Health
11:10 pm
Mon December 10, 2012

Family Sues Federal Government over Infection Death at VA Hospital

A North Hills family filed suit against the federal government Monday for the death of Navy veteran William Nicklas, who died of Legionnaire's disease contracted at a Pittsburgh Veterans Affairs hospital late last month.

The 87-year-old husband and father of three passed away on November 23, days after checking into the University Drive hospital in Oakland for health problems unrelated to Legionnaire's disease. Nicklas was one of five patients to contract the legionella pneumonia bacteria at the hospital over the past several months, but he was the only fatality.

The Nicklas family's lawyer said it appears that the VA failed to clean its water system of the bacteria despite the previous Legionnaire's illnesses there, and despite warnings from experts. Attorney Harry Cohen said the family filed suit in order to find out why the VA didn't do more to prevent the spread of the disease. Cohen said the federal government will have six months to respond to the family's filing of a Form 95 federal torts claim of wrongful death.

"[The federal government] can investigate it, they can attempt to resolve it, they can settle it, or they can deny it," said Cohen. "After a period of time, then the party can file in the federal district court for the Western District of Pennsylvania. Then, it proceeds to a trial by a judge, rather than a trial by jury."
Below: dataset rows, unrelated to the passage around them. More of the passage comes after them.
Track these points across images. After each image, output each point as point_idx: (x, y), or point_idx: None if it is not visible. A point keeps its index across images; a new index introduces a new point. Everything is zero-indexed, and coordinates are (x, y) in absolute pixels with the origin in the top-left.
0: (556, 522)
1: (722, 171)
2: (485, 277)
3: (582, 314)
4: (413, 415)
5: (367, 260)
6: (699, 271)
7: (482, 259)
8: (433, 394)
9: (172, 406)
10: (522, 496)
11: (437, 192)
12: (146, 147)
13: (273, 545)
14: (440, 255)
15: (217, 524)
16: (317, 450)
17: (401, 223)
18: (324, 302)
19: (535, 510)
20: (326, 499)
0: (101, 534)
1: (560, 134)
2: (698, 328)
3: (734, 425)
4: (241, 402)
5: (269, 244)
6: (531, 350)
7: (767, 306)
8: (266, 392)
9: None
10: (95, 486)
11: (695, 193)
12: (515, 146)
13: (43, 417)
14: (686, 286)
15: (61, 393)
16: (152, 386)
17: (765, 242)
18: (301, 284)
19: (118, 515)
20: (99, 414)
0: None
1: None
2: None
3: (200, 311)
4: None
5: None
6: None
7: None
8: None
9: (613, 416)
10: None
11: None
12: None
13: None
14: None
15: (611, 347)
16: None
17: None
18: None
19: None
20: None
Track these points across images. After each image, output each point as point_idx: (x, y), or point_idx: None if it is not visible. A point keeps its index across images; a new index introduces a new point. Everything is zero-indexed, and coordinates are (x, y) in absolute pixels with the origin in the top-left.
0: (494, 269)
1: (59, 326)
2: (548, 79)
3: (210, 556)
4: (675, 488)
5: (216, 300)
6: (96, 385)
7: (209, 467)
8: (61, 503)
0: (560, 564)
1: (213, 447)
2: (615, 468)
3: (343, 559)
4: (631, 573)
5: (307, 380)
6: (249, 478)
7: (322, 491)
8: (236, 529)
Cohen did not say how much the family is seeking in monetary damages, but said the lawsuit was more about finding answers and increasing public awareness.

"He Was Just A Fantastic Man"

William Nicklas' three sons remembered him on Monday as a dedicated family man and veteran who was "honored" to seek medical care at the VA hospital this fall.

David Nicklas, youngest son of the victim, said that his father had Medicare and supplemental insurance, and could have sought medical care almost anywhere in the region. Instead, William Nicklas chose to check in to the VA hospital because he believed he "could receive the best care in the world" there.

"We trusted, he trusted that the VA would give him the best care, and unfortunately the VA betrayed that trust," said David Nicklas.

David Nicklas, also a Navy veteran, said he would probably no longer use VA hospitals, and wants to publicize the case of his father's death to spread the word to other veterans.

"He was just a fantastic man," said eldest son Robert Nicklas. "He would put his flag up in the morning, take it down at night, and he was so proud of that."

William Nicklas joined the Navy in 1944, and served as a tail gunner for a rescue plane in the south Pacific Ocean during World War II. After the war, he returned home to Allison Park, where he launched an auto repair business and started a family.

William first sought care at the VA for shortness of breath in October. He returned to the hospital in early November for problems with his liver, and on November 17 was told he had contracted an infection. Four days later, VA doctors informed the Nicklas family that the bacteria was Legionnaire's disease, and William Nicklas died of the sickness the day after Thanksgiving.